• EXERCISE:
Each line of the material below with the word "macros" is to be reported.

• DATASET RECORDS:
[Start of section]
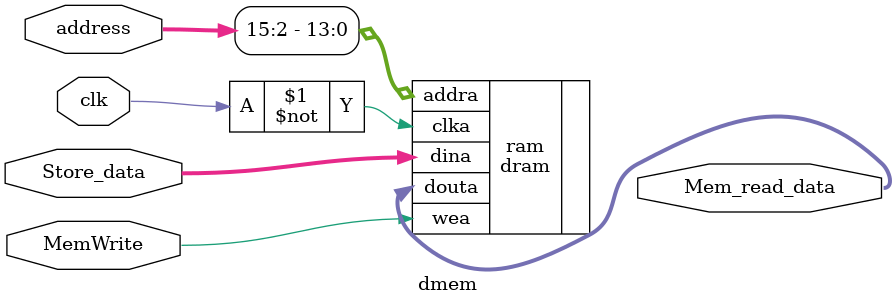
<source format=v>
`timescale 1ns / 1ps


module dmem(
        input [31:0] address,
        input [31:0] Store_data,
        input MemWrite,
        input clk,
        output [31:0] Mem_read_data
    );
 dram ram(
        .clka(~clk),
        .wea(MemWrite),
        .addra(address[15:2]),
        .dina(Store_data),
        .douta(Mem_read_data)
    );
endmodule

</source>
[End of section]
[Start of section]
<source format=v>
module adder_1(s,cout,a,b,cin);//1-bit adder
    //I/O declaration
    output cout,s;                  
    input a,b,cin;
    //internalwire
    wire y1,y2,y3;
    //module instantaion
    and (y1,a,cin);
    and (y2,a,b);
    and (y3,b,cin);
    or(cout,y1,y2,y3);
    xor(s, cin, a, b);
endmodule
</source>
[End of section]
[Start of section]
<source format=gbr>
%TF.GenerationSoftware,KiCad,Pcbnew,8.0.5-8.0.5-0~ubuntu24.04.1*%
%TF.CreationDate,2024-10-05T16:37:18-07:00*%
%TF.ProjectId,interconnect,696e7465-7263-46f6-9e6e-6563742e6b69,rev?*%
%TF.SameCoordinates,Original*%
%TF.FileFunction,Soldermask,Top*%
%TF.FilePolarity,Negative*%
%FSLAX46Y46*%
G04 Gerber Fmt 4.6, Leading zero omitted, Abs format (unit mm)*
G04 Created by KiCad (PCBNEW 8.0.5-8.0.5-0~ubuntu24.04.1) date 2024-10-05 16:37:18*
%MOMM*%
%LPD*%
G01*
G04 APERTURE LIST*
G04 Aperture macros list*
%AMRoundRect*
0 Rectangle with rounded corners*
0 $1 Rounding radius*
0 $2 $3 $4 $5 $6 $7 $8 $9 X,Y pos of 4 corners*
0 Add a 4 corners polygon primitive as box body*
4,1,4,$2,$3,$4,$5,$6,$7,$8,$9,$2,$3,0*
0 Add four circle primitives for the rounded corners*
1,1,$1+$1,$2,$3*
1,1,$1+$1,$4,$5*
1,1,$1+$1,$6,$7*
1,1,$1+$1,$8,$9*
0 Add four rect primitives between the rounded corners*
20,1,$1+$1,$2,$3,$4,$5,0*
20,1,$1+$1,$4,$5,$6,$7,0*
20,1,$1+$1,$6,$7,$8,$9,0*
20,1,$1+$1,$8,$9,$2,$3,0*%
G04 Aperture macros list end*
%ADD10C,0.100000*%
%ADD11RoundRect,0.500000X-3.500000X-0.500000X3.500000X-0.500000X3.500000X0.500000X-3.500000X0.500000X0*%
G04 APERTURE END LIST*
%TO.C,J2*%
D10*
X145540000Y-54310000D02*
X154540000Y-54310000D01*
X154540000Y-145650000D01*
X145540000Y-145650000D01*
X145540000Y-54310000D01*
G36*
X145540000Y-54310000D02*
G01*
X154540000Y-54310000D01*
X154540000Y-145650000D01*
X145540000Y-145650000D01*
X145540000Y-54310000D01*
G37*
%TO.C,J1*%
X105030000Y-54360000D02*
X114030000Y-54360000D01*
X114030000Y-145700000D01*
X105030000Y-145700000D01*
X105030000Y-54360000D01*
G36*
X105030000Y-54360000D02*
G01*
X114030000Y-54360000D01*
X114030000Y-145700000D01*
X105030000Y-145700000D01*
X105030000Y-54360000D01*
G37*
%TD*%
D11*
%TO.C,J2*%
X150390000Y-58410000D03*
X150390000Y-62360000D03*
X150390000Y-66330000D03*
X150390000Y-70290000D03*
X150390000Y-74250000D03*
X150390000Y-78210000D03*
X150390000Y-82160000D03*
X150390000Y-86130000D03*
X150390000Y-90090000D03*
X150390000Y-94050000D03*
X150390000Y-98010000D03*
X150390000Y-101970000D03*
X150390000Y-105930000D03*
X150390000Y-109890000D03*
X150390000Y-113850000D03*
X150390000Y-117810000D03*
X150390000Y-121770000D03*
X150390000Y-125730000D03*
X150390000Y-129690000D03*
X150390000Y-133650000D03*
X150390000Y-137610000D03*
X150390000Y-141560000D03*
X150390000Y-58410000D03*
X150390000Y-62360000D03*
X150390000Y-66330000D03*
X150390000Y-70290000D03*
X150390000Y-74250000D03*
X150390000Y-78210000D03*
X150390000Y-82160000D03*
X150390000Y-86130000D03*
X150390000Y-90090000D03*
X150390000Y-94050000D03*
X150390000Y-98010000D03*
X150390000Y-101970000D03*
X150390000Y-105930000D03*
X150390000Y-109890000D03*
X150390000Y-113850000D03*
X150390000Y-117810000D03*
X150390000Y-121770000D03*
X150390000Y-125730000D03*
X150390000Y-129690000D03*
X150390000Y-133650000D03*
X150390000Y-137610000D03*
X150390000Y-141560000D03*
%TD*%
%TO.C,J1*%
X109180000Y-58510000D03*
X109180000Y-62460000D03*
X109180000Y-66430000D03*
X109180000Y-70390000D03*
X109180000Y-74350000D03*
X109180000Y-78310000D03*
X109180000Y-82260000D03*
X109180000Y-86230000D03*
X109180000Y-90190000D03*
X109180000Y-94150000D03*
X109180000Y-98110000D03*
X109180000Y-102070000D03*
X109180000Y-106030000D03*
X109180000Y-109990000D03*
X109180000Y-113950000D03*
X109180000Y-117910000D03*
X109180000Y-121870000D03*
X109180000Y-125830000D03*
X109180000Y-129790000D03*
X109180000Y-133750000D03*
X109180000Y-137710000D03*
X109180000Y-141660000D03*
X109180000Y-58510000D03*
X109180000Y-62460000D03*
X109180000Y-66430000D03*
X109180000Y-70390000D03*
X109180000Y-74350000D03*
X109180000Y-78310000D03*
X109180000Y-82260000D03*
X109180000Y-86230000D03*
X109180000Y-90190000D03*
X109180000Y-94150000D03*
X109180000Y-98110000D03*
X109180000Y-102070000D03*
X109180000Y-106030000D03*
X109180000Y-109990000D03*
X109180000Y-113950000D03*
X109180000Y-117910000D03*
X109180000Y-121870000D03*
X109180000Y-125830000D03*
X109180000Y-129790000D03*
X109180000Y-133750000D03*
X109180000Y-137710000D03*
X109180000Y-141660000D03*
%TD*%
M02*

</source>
[End of section]
• ANSWER TO THIS PROBLEM:
G04 Aperture macros list*
G04 Aperture macros list end*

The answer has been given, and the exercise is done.